§ Exercise requirements
Give back each entry unchanged, minus pictures.

§ Data under study
────────
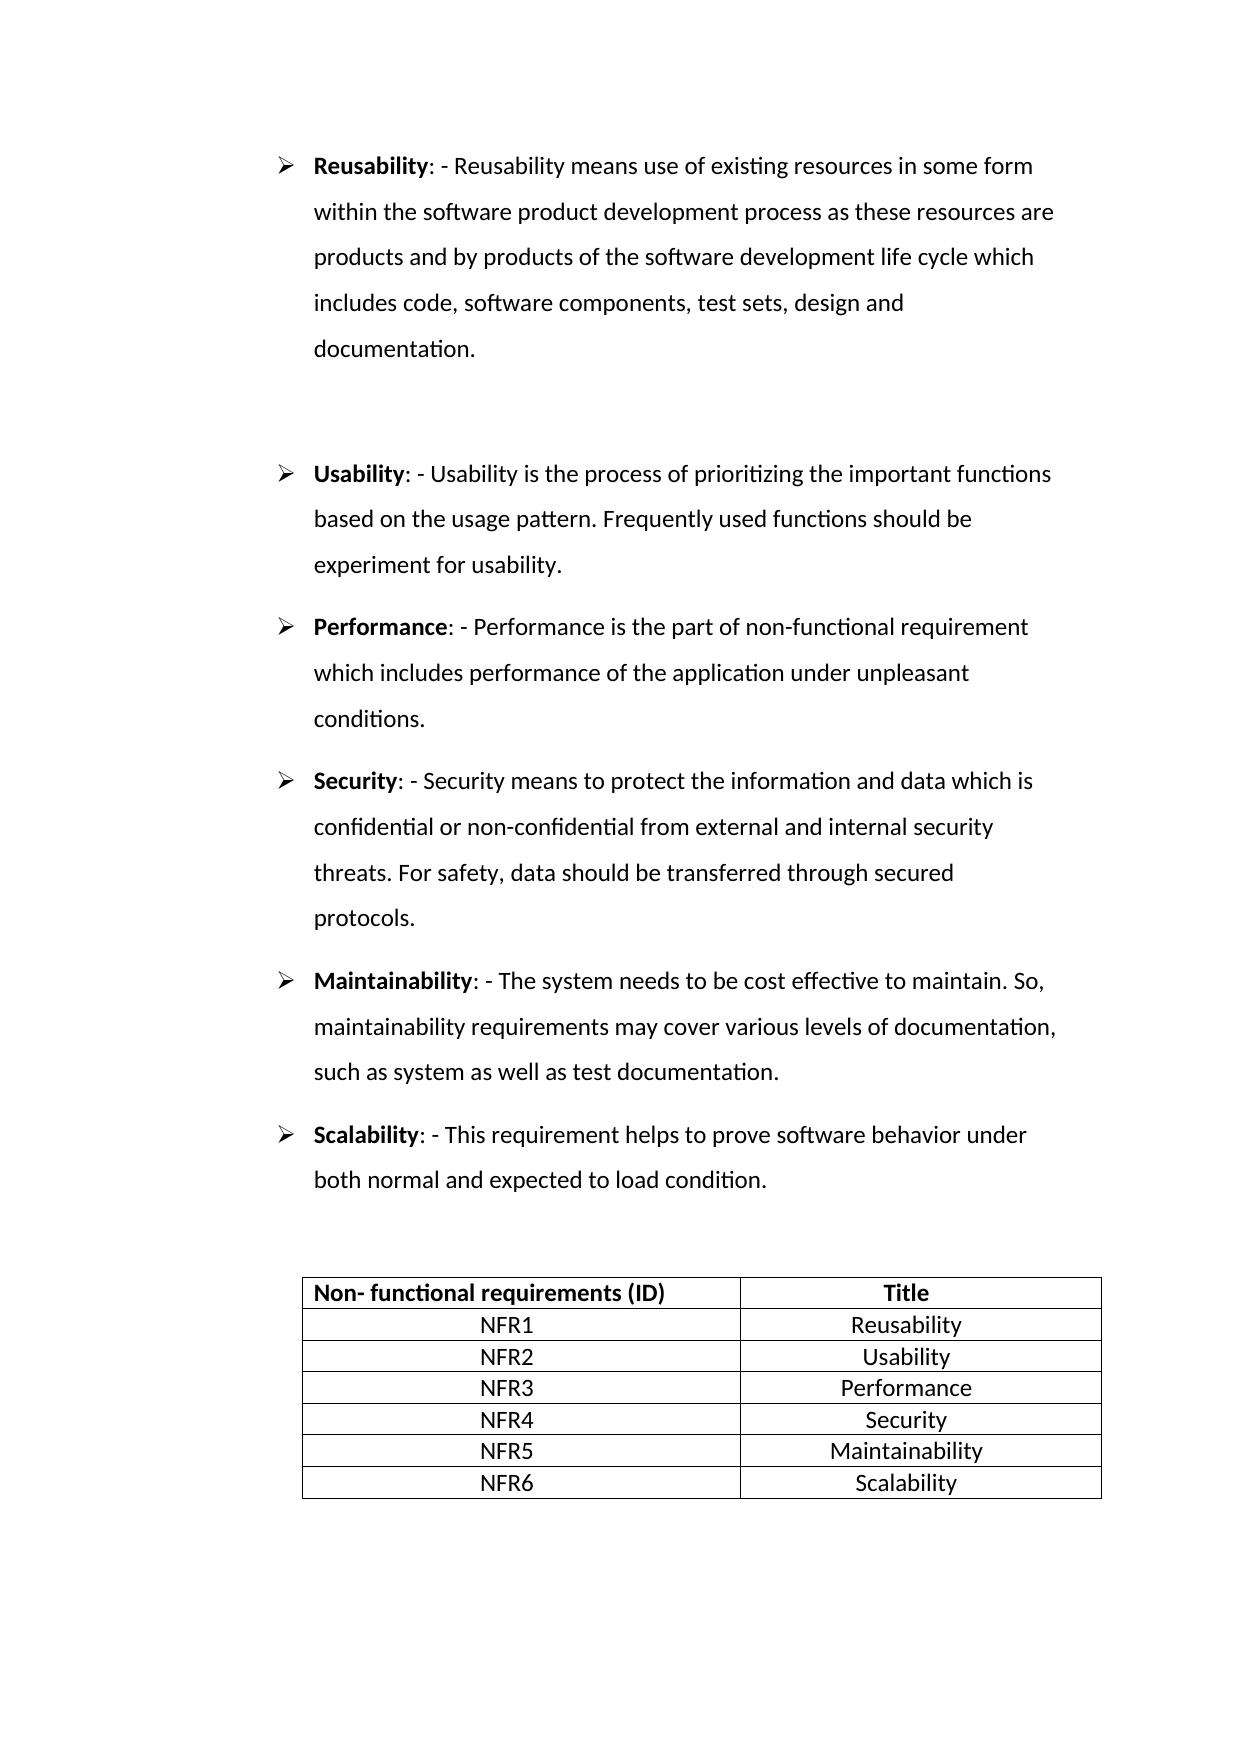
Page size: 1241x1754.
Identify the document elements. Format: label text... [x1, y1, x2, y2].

table_header Non- functional requirements (ID) [303, 1278, 740, 1308]
list Security: - Security means to protect the information and data which is confidential or non-confidential from external and internal security threats. For safety, data should be transferred through secured protocols. [276, 765, 1061, 933]
table_cell NFR1 [303, 1309, 740, 1340]
table_cell Security [741, 1404, 1101, 1434]
list Reusability: - Reusability means use of existing resources in some form within the software product development process as these resources are products and by products of the software development life cycle which includes code, software components, test sets, design and documentation. [276, 150, 1061, 363]
list Maintainability: - The system needs to be cost effective to maintain. So, maintainability requirements may cover various levels of documentation, such as system as well as test documentation. [276, 965, 1061, 1087]
list Usability: - Usability is the process of prioritizing the important functions based on the usage pattern. Frequently used functions should be experiment for usability. [276, 458, 1061, 580]
table_cell Usability [741, 1341, 1101, 1371]
table_header Title [741, 1278, 1101, 1308]
table_cell NFR6 [303, 1467, 740, 1497]
table_cell Maintainability [741, 1435, 1101, 1466]
table_cell NFR4 [303, 1404, 740, 1434]
table_cell Scalability [741, 1467, 1101, 1497]
table_cell Reusability [741, 1309, 1101, 1340]
table_cell NFR5 [303, 1435, 740, 1466]
table_cell NFR3 [303, 1372, 740, 1403]
list Scalability: - This requirement helps to prove software behavior under both normal and expected to load condition. [276, 1119, 1061, 1195]
list Performance: - Performance is the part of non-functional requirement which includes performance of the application under unpleasant conditions. [276, 612, 1061, 733]
table_cell Performance [741, 1372, 1101, 1403]
table_cell NFR2 [303, 1341, 740, 1371]
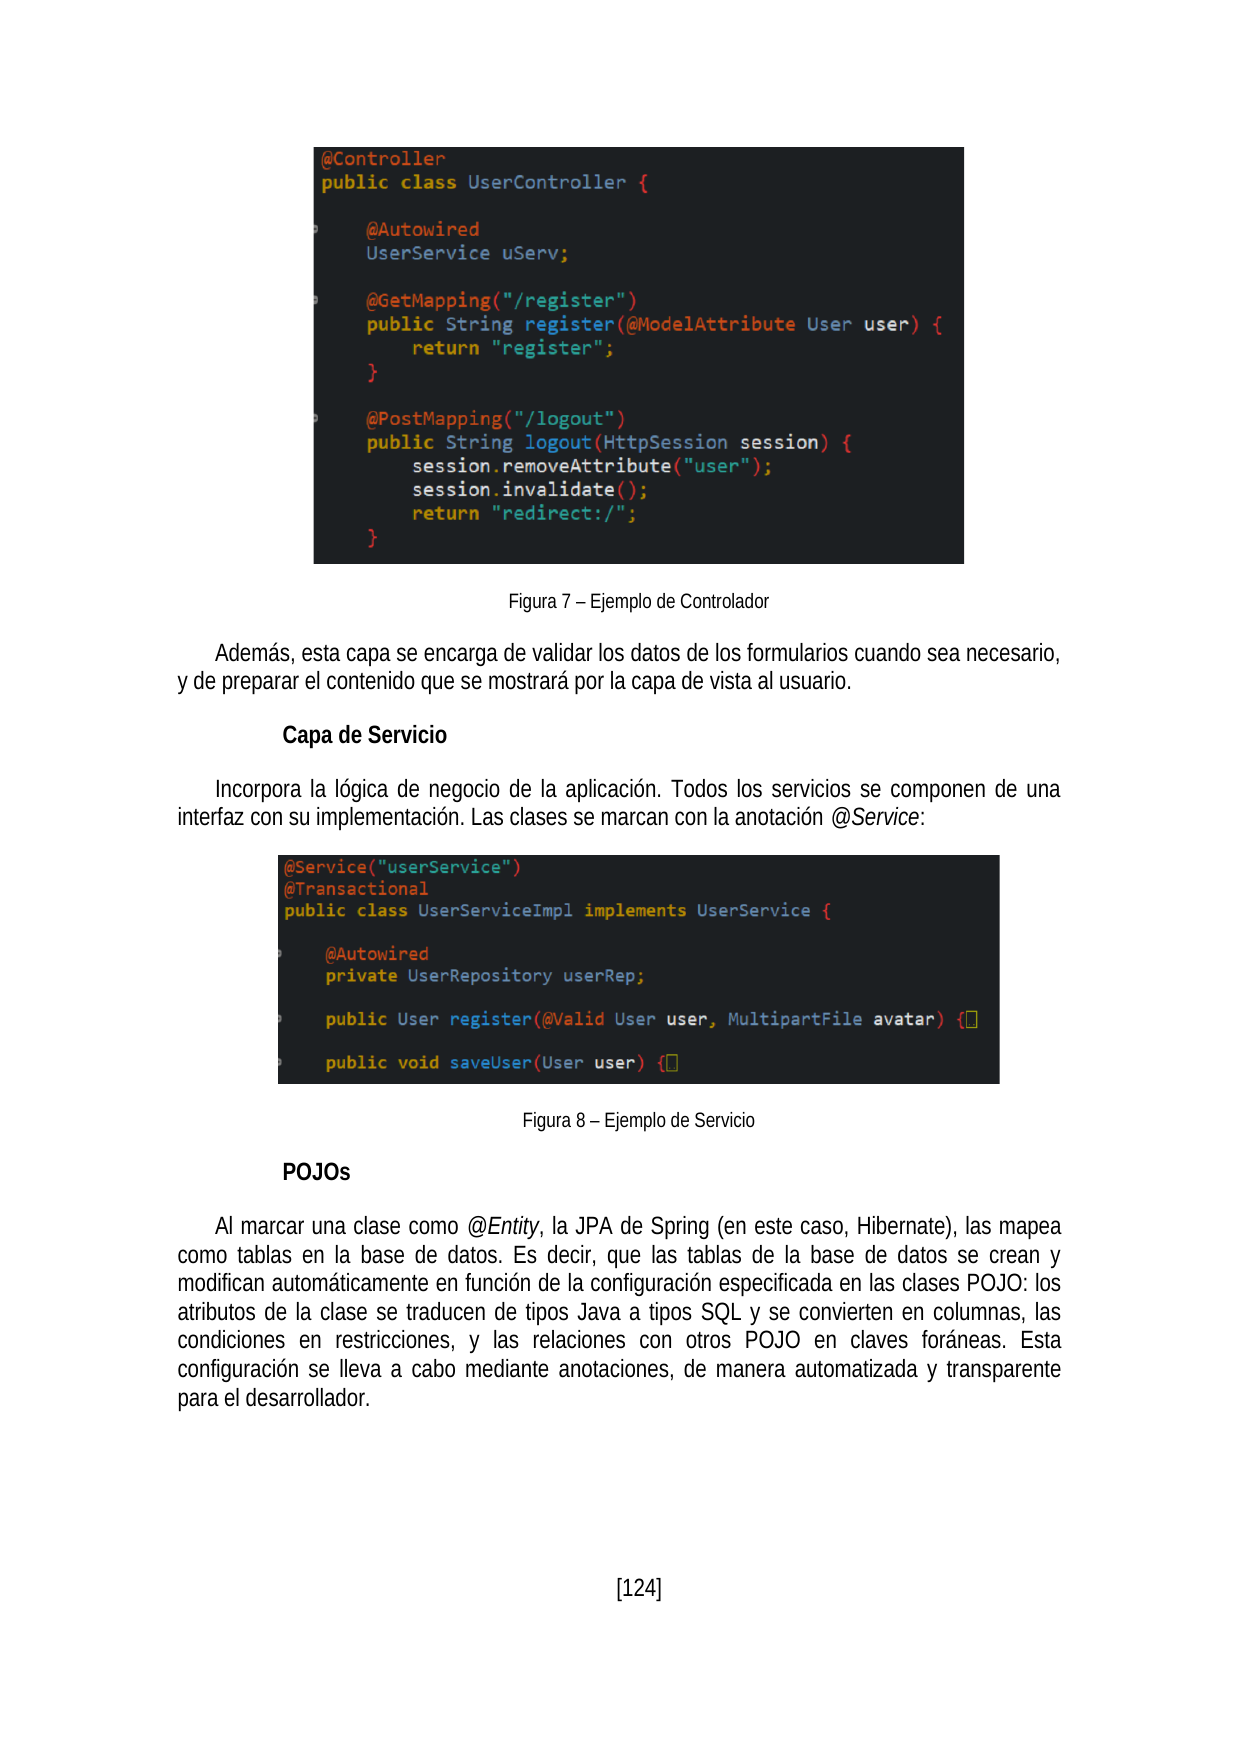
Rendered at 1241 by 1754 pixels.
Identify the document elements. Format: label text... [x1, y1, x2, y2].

subtitle POJOs [177, 1157, 1063, 1186]
text Al marcar una clase como @Entity, la JPA de Spring (en este caso, Hibernate), las mapea como tablas en la base de datos. Es decir, que las tablas de la base de datos se crean y modifican automáticamente en función de la configuración especificada en las clases POJO: los atributos de la clase se traducen de tipos Java a tipos SQL y se convierten en columnas, las condiciones en restricciones, y las relaciones con otros POJO en claves foráneas. Esta configuración se lleva a cabo mediante anotaciones, de manera automatizada y transparente para el desarrollador. [177, 1211, 1063, 1411]
text Incorpora la lógica de negocio de la aplicación. Todos los servicios se componen de una interfaz con su implementación. Las clases se marcan con la anotación @Service: [177, 773, 1063, 831]
picture [313, 147, 965, 564]
subtitle Capa de Servicio [177, 720, 1063, 748]
picture [278, 855, 1000, 1084]
text Figura 8 – Ejemplo de Servicio [177, 1108, 1063, 1132]
text Además, esta capa se encarga de validar los datos de los formularios cuando sea necesario, y de preparar el contenido que se mostrará por la capa de vista al usuario. [177, 638, 1063, 695]
text Figura 7 – Ejemplo de Controlador [177, 589, 1063, 613]
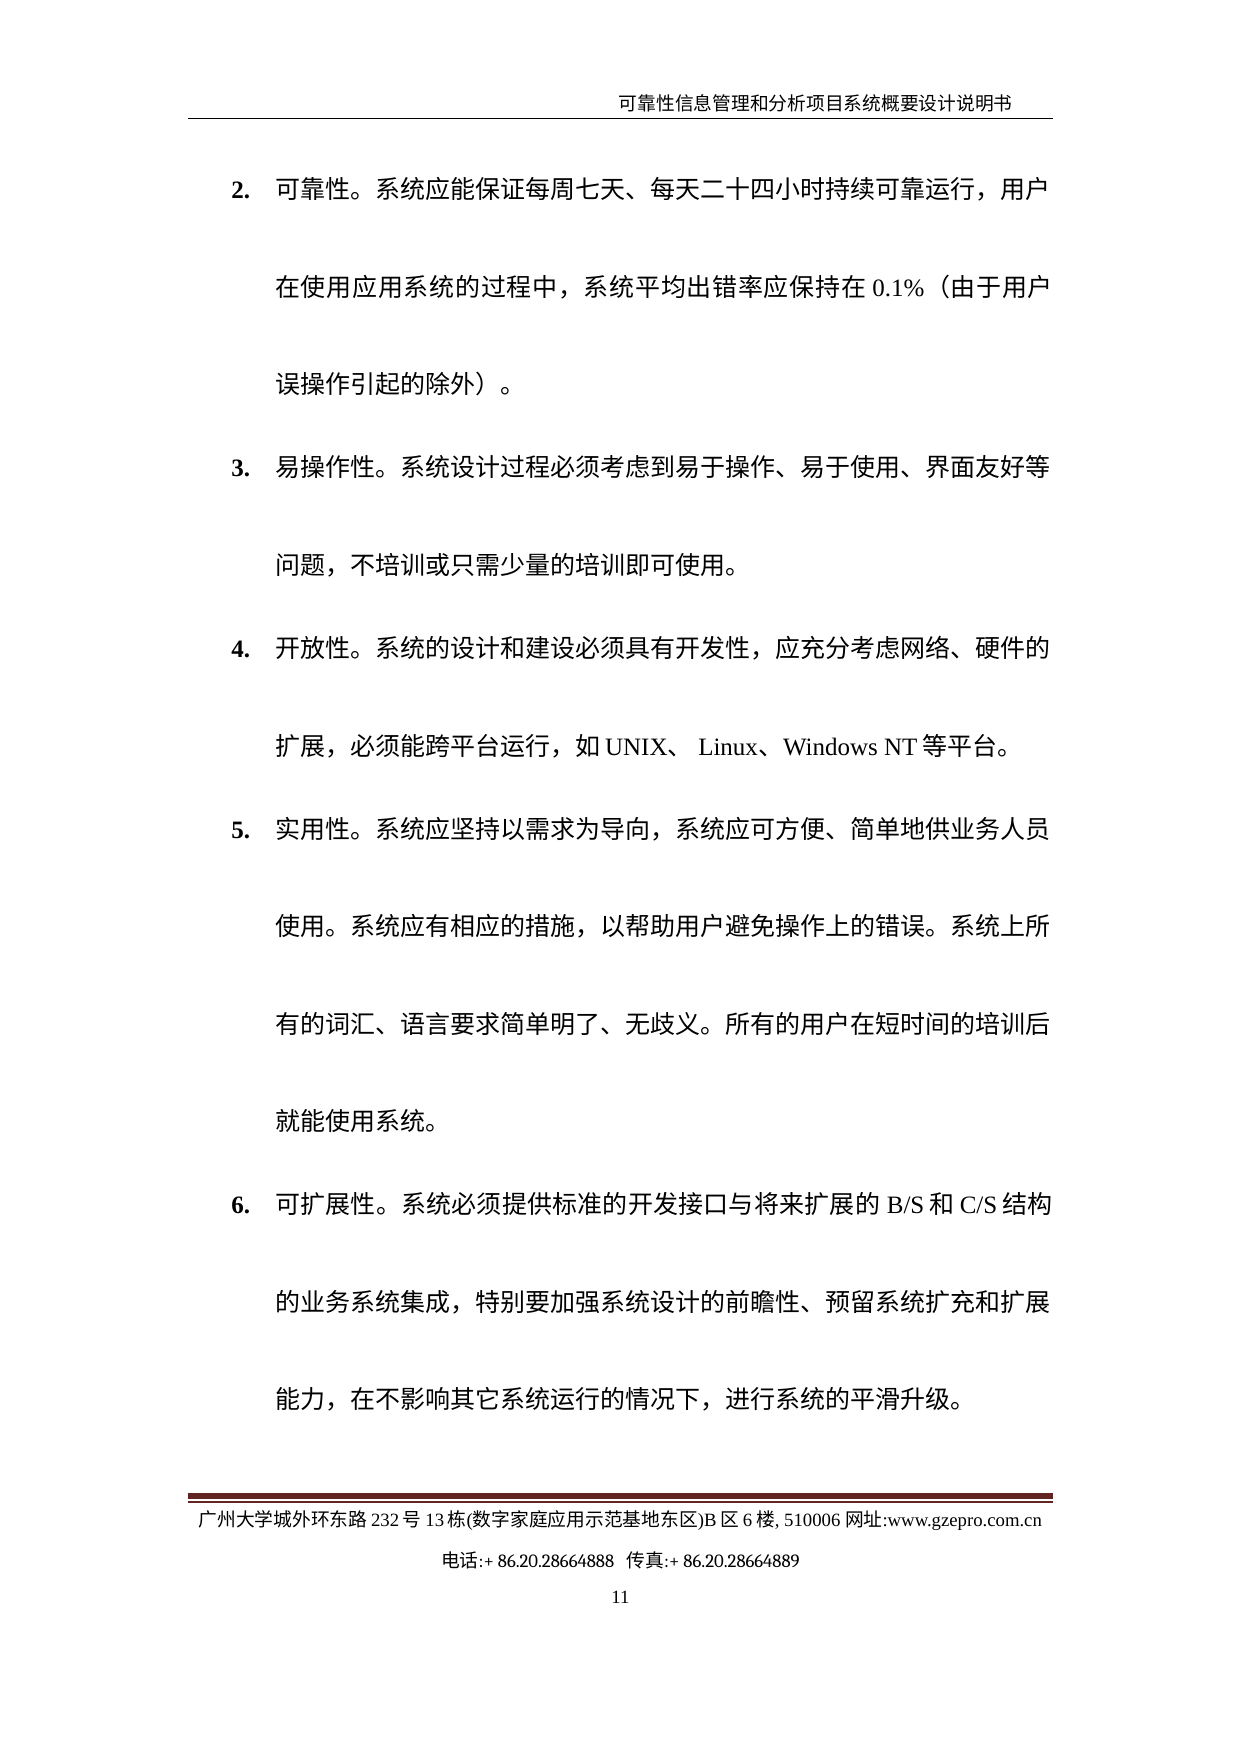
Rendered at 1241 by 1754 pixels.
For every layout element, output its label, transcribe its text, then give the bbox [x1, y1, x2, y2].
────────
§ Task solution
Page size: 1241x1754.
Identify the document elements. Format: label text... [x1, y1, x2, y2].

table_header Non- functional requirements (ID) [303, 1278, 740, 1308]
list Security: - Security means to protect the information and data which is confidential or non-confidential from external and internal security threats. For safety, data should be transferred through secured protocols. [276, 765, 1061, 933]
table_cell NFR1 [303, 1309, 740, 1340]
table_cell Security [741, 1404, 1101, 1434]
list Reusability: - Reusability means use of existing resources in some form within the software product development process as these resources are products and by products of the software development life cycle which includes code, software components, test sets, design and documentation. [276, 150, 1061, 363]
list Maintainability: - The system needs to be cost effective to maintain. So, maintainability requirements may cover various levels of documentation, such as system as well as test documentation. [276, 965, 1061, 1087]
list Usability: - Usability is the process of prioritizing the important functions based on the usage pattern. Frequently used functions should be experiment for usability. [276, 458, 1061, 580]
table_cell Usability [741, 1341, 1101, 1371]
table_header Title [741, 1278, 1101, 1308]
table_cell NFR6 [303, 1467, 740, 1497]
table_cell Maintainability [741, 1435, 1101, 1466]
table_cell NFR4 [303, 1404, 740, 1434]
table_cell Scalability [741, 1467, 1101, 1497]
table_cell Reusability [741, 1309, 1101, 1340]
table_cell NFR5 [303, 1435, 740, 1466]
table_cell NFR3 [303, 1372, 740, 1403]
list Scalability: - This requirement helps to prove software behavior under both normal and expected to load condition. [276, 1119, 1061, 1195]
list Performance: - Performance is the part of non-functional requirement which includes performance of the application under unpleasant conditions. [276, 612, 1061, 733]
table_cell Performance [741, 1372, 1101, 1403]
table_cell NFR2 [303, 1341, 740, 1371]
Rendered at 1241 by 1754 pixels.
Identify the document elements. Format: label text... [x1, y1, x2, y2].

subtitle POJOs [177, 1157, 1063, 1186]
text Al marcar una clase como @Entity, la JPA de Spring (en este caso, Hibernate), las mapea como tablas en la base de datos. Es decir, que las tablas de la base de datos se crean y modifican automáticamente en función de la configuración especificada en las clases POJO: los atributos de la clase se traducen de tipos Java a tipos SQL y se convierten en columnas, las condiciones en restricciones, y las relaciones con otros POJO en claves foráneas. Esta configuración se lleva a cabo mediante anotaciones, de manera automatizada y transparente para el desarrollador. [177, 1211, 1063, 1411]
text Incorpora la lógica de negocio de la aplicación. Todos los servicios se componen de una interfaz con su implementación. Las clases se marcan con la anotación @Service: [177, 773, 1063, 831]
picture [313, 147, 965, 564]
subtitle Capa de Servicio [177, 720, 1063, 748]
picture [278, 855, 1000, 1084]
text Figura 8 – Ejemplo de Servicio [177, 1108, 1063, 1132]
text Además, esta capa se encarga de validar los datos de los formularios cuando sea necesario, y de preparar el contenido que se mostrará por la capa de vista al usuario. [177, 638, 1063, 695]
text Figura 7 – Ejemplo de Controlador [177, 589, 1063, 613]
Rendered at 1241 by 1754 pixels.
For every layout element, output its label, transcribe its text, then give the bbox [x1, y1, x2, y2].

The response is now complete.